====== SOURCE DOCUMENT

It is altogether unsurprising, therefore, that the idea that deregulation, competition and other neoliberal totems are inherently beneficial, in communications as elsewhere, runs like a mantra through the bill; although in the acres of print to which it has given rise over the past four years there is absolutely nothing offered in the way of demonstration. The by now considerable, empirically detailed literature on the negative consequences of the deregulation of broadcasting is simply ignored. There is no room for the Institute of Public Policy Research report They Have Been Watching…, which showed that, in terms of programming for children and young people, imported content on the public service channels rose from 5.7 per cent in 1972 to 28.6 per cent in 2002, and that in 1997, before the welcome advent of Childrenʼs BBC and CBeebies, imported content accounted for a staggering 91.9 per cent of childrenʼs programming on the non-terrestrial channels. There is no room, either, for the seven reports on television coverage of international affairs produced by the Third World and Environment Broadcasting Project, whose most recent report, Losing Reality, starkly concluded that ʻthe international documentary is virtually dead. The realities of life for the majority of the worldʼs people, who live in developing countries, are receiving less attention from mainstream UK television than at any time in the last thirteen years.ʼ There is no room, finally, for the research published by the ITV Network Centre in January 2003 which showed that, in the increasingly competitive broadcasting environment ushered in since the 1990 Broadcasting Act, the amount of current affairs programming across the four main terrestrial channels fell by 35 per cent, the number of arts programmes more than halved, and religious programmes were cut by nearly 75 per cent. In peak time there has been a 133 per cent increase in shows devoted to hobbies and leisure, and a 125 per cent increase in soaps.
The idea that markets work properly as long as they are left alone ignores the inconvenient fact that governments are central to the modern capitalist system, and that big business relishes, indeed begs for, many of their interventions. Here, finally, we come to the nub of the matter: what this bill is really all about is not deregulation but re-regulation. That is, regulations designed to protect and enhance citizensʼ communicative rights are, under the patronising guise of ʻgiving people what they wantʼ, and allied to a particularly crude form of technological determinism, being replaced by those designed to further the economic interests of vast global media corporations.

============
====== SOURCE MATERIAL

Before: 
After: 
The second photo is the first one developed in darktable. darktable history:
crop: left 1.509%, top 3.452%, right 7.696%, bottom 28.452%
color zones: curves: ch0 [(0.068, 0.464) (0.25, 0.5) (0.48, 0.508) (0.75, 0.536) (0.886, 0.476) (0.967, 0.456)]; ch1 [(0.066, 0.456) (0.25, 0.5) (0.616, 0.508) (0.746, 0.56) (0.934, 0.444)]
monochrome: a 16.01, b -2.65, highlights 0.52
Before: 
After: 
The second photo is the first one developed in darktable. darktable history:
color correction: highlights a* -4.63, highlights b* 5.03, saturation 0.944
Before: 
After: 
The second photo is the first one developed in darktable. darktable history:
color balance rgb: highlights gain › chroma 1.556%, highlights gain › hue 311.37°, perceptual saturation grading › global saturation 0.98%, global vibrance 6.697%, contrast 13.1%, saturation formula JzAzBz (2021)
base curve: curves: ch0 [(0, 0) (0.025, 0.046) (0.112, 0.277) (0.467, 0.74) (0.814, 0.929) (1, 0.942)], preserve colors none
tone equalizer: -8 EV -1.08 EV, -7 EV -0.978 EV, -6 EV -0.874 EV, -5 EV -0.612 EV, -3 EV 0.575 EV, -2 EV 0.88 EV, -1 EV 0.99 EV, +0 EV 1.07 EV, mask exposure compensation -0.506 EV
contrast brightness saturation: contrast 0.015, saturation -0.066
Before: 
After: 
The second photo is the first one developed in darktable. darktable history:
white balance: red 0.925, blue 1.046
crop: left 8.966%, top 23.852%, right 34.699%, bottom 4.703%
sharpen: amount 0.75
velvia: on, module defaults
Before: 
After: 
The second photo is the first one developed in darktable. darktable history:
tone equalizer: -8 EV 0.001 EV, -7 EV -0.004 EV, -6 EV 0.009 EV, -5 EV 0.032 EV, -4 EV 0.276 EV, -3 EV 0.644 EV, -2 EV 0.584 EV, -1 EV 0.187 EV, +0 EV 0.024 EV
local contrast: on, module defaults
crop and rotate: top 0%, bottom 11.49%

============

- WORK REQUEST 1 -
Reproduce the passage of the text on broadcasting deregulation between "The idea that markets" and "global media corporations.", inclusive.
- WORK REQUEST 2 -
Decide whether each statement below agrees with the text on broadcasting deregulation. Answer yes or no for each, and quote the words of the text that decide it.
(a) In programming for children and young people, imported content on the public service channels rose from 5.7 percent in 1972 to 28.6 percent in 2002.
(b) The research published by the ITV Network Centre found that religious programs were cut by about half.
(c) The text holds that the bill is really about deregulation.

- TASK SOLUTION 1 -
The idea that markets work properly as long as they are left alone ignores the inconvenient fact that governments are central to the modern capitalist system, and that big business relishes, indeed begs for, many of their interventions. Here, finally, we come to the nub of the matter: what this bill is really all about is not deregulation but re-regulation. That is, regulations designed to protect and enhance citizensʼ communicative rights are, under the patronising guise of ʻgiving people what they wantʼ, and allied to a particularly crude form of technological determinism, being replaced by those designed to further the economic interests of vast global media corporations.

- TASK SOLUTION 2 -
(a) Yes: "imported content on the public service channels rose from 5.7 per cent in 1972 to 28.6 per cent in 2002"
(b) No: "religious programmes were cut by nearly 75 per cent"
(c) No: "what this bill is really all about is not deregulation but re-regulation"